EXERCISE GOAL: Run through the data and copy out every line that mentions the word "Street".
(Beginning of LISTED ENTRIES)
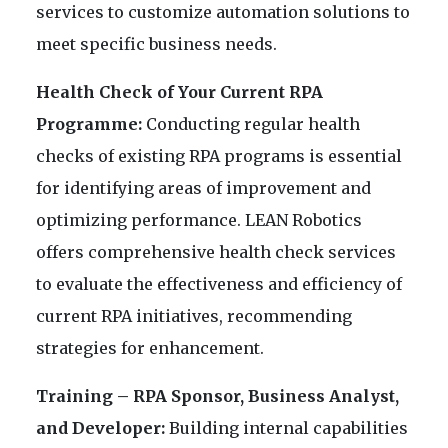
services to customize automation solutions to
meet specific business needs.
Health Check of Your Current RPA
Programme:
Conducting regular health
checks of existing RPA programs is essential
for identifying areas of improvement and
optimizing performance. LEAN Robotics
offers comprehensive health check services
to evaluate the effectiveness and efficiency of
current RPA initiatives, recommending
strategies for enhancement.
Training – RPA Sponsor, Business Analyst,
and Developer:
Building internal capabilities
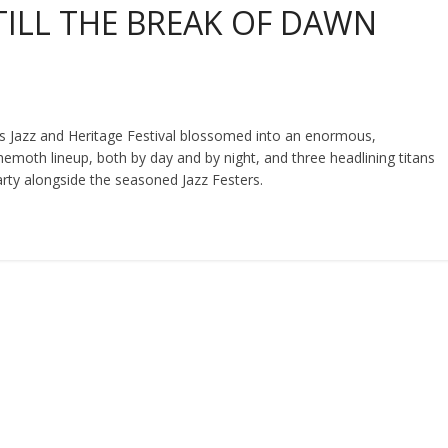
 TILL THE BREAK OF DAWN
s Jazz and Heritage Festival blossomed into an enormous,
moth lineup, both by day and by night, and three headlining titans
rty alongside the seasoned Jazz Festers.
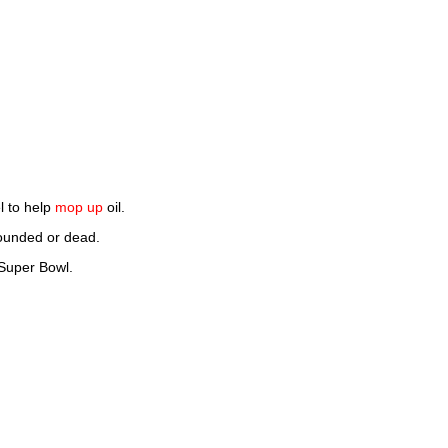
l to help
mop up
oil.
wounded or dead.
Super Bowl.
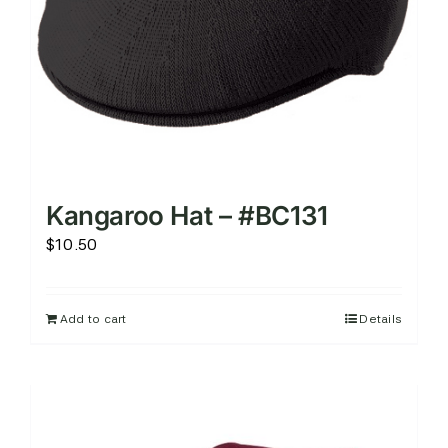
Kangaroo Hat – #BC131
$
10.50
Add to cart
Details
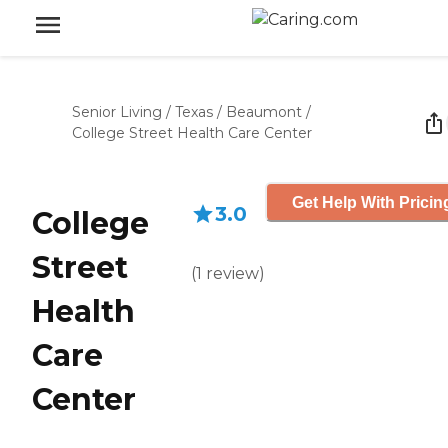
Senior Living
/
Texas
/
Beaumont
/
College Street Health Care Center
Get Help With Pricin
3.0
College
Street
(
1
review
)
Health
Care
Center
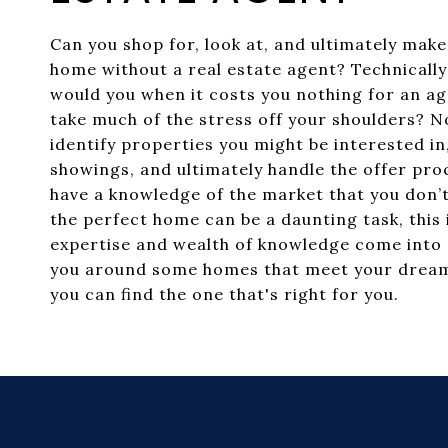
Can you shop for, look at, and ultimately make
home without a real estate agent? Technically
would you when it costs you nothing for an ag
take much of the stress off your shoulders? Not
identify properties you might be interested i
showings, and ultimately handle the offer proc
have a knowledge of the market that you don’t
the perfect home can be a daunting task, this
expertise and wealth of knowledge come into 
you around some homes that meet your dream
you can find the one that's right for you.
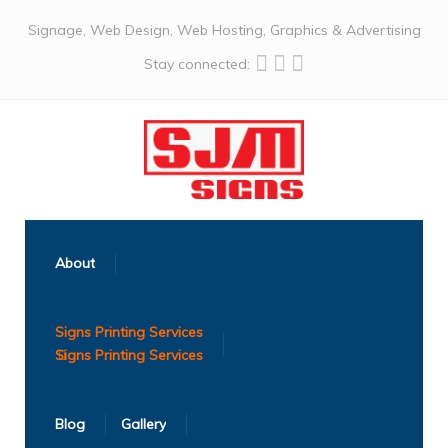
Signage, Web Design, Web Hosting, Graphics & Advertising
Stay connected:
About
Signs Printing Services
Blog
Gallery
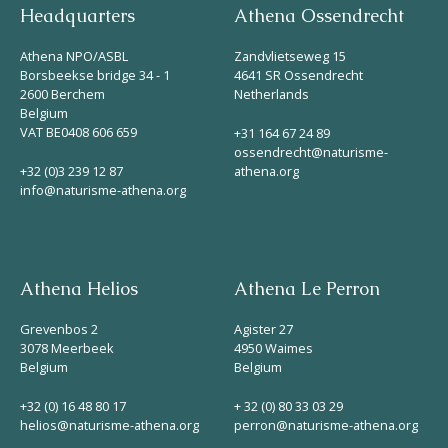
Headquarters
Athena Ossendrecht
Athena NPO/ASBL
Zandvlietseweg 15
Borsbeekse bridge 34 - 1
4641 SR Ossendrecht
2600 Berchem
Netherlands
Belgium
VAT BE0408 606 659
+31 164 67 24 89
ossendrecht@naturisme-
+32 (0)3 239 12 87
athena.org
info@naturisme-athena.org
Athena Helios
Athena Le Perron
Grevenbos 2
Agister 27
3078 Meerbeek
4950 Waimes
Belgium
Belgium
+32 (0) 16 48 80 17
+ 32 (0) 80 33 03 29
helios@naturisme-athena.org
perron@naturisme-athena.org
(End of LISTED ENTRIES)
SOLVED EXERCISE:
College Street Health Care Center
Street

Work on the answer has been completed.